Saturday, January 16, 2010

I have no idea what is going on in life.

I wanted to write last night and my internet wasn't working. I hate that my internet doesn't work here all the time. Mostly it makes me miss writing here when I have things I need to work through. It doesn't work so well when I'm just writing in a word processor. I'm mostly afraid I'll lose it. My computer will die or a virus will spread or some horrible thing will happen and all my words will be gone. Yes, I back them up on an external hard drive, but this is instant. And then there is the feeling that my words ARE me. That if someone wanted to, they could just know me simply through these words. The truest, most honest version of myself. The version that isn't afraid of blushing or seeing that facial expression. The version that just wants to talk and be heard. I can be that girl here in this box.

I wonder sometimes what I look like to other people. And who I really am. Am I the person I see myself as? Because I know that I, and most other people, am painfully unaware of many things I might be. Am I the person other people see me to be?

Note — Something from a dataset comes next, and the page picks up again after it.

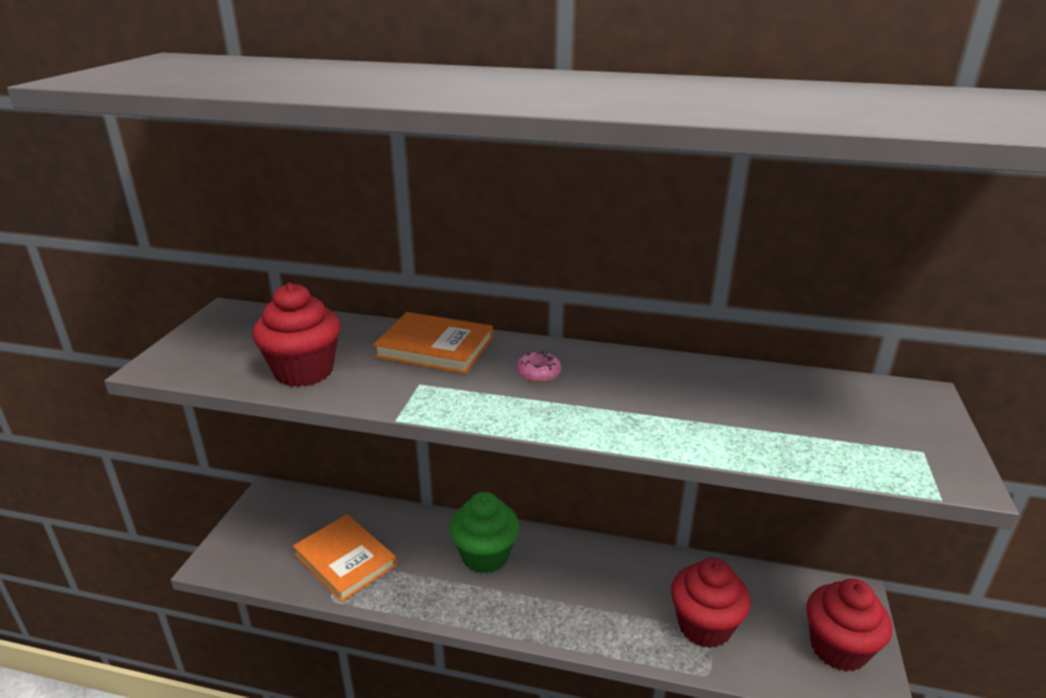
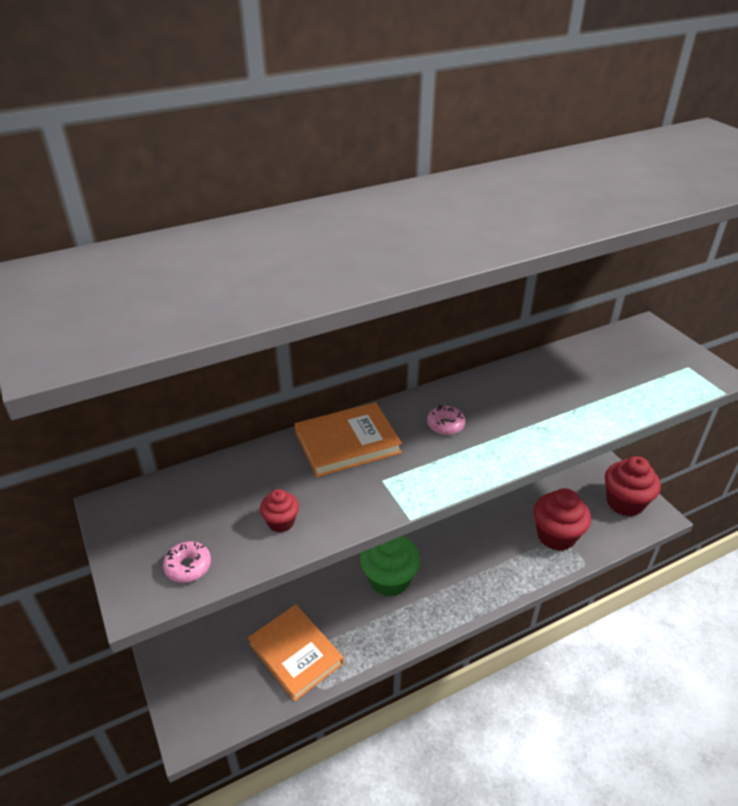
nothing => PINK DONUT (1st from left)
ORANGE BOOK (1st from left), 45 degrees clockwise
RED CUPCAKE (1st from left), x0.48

Because each one of them has a different Sarah Jo. Which is it? Maybe we aren't things that can be defined and listed and explained. Like trying to hold an armful of ocean water. Which direction is it going?

I feel like underneath my skin is just a giant vacuum of WANT. A force never satisfied with what I already have. I have learned so much. I WANT to learn more. I have become so much stronger, so much healthier. I WANT to be stronger, healthier. I get so much of his time and attention. I WANT more time, different kinds of attention. I have experienced so many beautiful, wonderful things. I WANT to see, hear, feel, experience, imagine, do more. Always wanting.

Of course I am often satisfied. Nearly always filled with this soul-deep contentment that is comprised of gratefulness, optimism, and joy. I am so glad for these people in my life. I love so much this new body that I have. Look at this car I get to drive and this bed I get to sleep in and how the sky has its own emotions and how the beauty of the natural world is so much that I can't even wrap my mind around it. I can't even fully appreciate it because I could never, ever see and understand the layers of detail. I am happy.

Books and movies give me this false sense of...sense. They end. And most of the time all the problems are solved and everyone is happy or they aren't. But there is a story line. The plot line runs like a seam through the story. Sometimes it seems confusing and you can't quite pick it out among the chaos, but there it is. A promise that the author is leading you by the hand. This will make sense in the end. Even if you hate it.

But we don't get plots. There is no rising action and resolution that leaves us feeling satisfied. And where does the story begin? No it is a series rising and falling. Starting over and falling down. Climbing up the next hill but you never climbed down the last. And here is a rope bridge over a ravine. Do you think you'll be okay? It does not make sense. Often we look back over the memories and create stories to help us make sense of our own lives. The stories of ourselves. But I don't know how much of them is true and how much is dependent on the memories you include, the memories you disregard.

I want so much to know how it all turns out. I wish someone could promise me that it all turns out okay in the end. Better than okay.

I spent time with Nika last week. I hadn't really seen her in a very long time. Spending time with Nika made me feel better about myself. She seems to see some person that is greater than I am when she looks at me. Someone witty and articulate and funny. She laughs at things I say and tells me I say everything just the right way. She delights over my facial expressions and calls me things like strong and wise and mature. And she tells me what she is feeling and experiencing in a very self-aware, insightful way. Like she can see the reason behind the madness in the world. Like she can pick out the lessons needed to be learned from every trial. And she makes me feel hopeful. Perhaps everything does happen for a reason. Perhaps it will really turn out okay in the end.

But mostly, she makes me feel like a person worth loving. No, like a person that deserves to be loved. Easy to love. Not someone who might find someone someday. No, like it is inevitable that some man is going to really see me and fall in love with me and want me. And we will get on each others nerves sometimes. We won't understand one another and have moments where it seems like a stranger stands before us where our loved one used to be. We will get angry and hurt and confused at the things we keep doing to one another. But we will find a greater love than we have ever known. We will find the kind of understanding, kindess, joy, and companionship that make living with another person worth while. She makes me feel like some day this man is going to see that greater person in me and I'll always, always be better for it. And I'll do the same for him.

I don't usually understand what is going on all around me. I don't understand what is going on INSIDE me most of the time. I sure hope everyone else is this confused.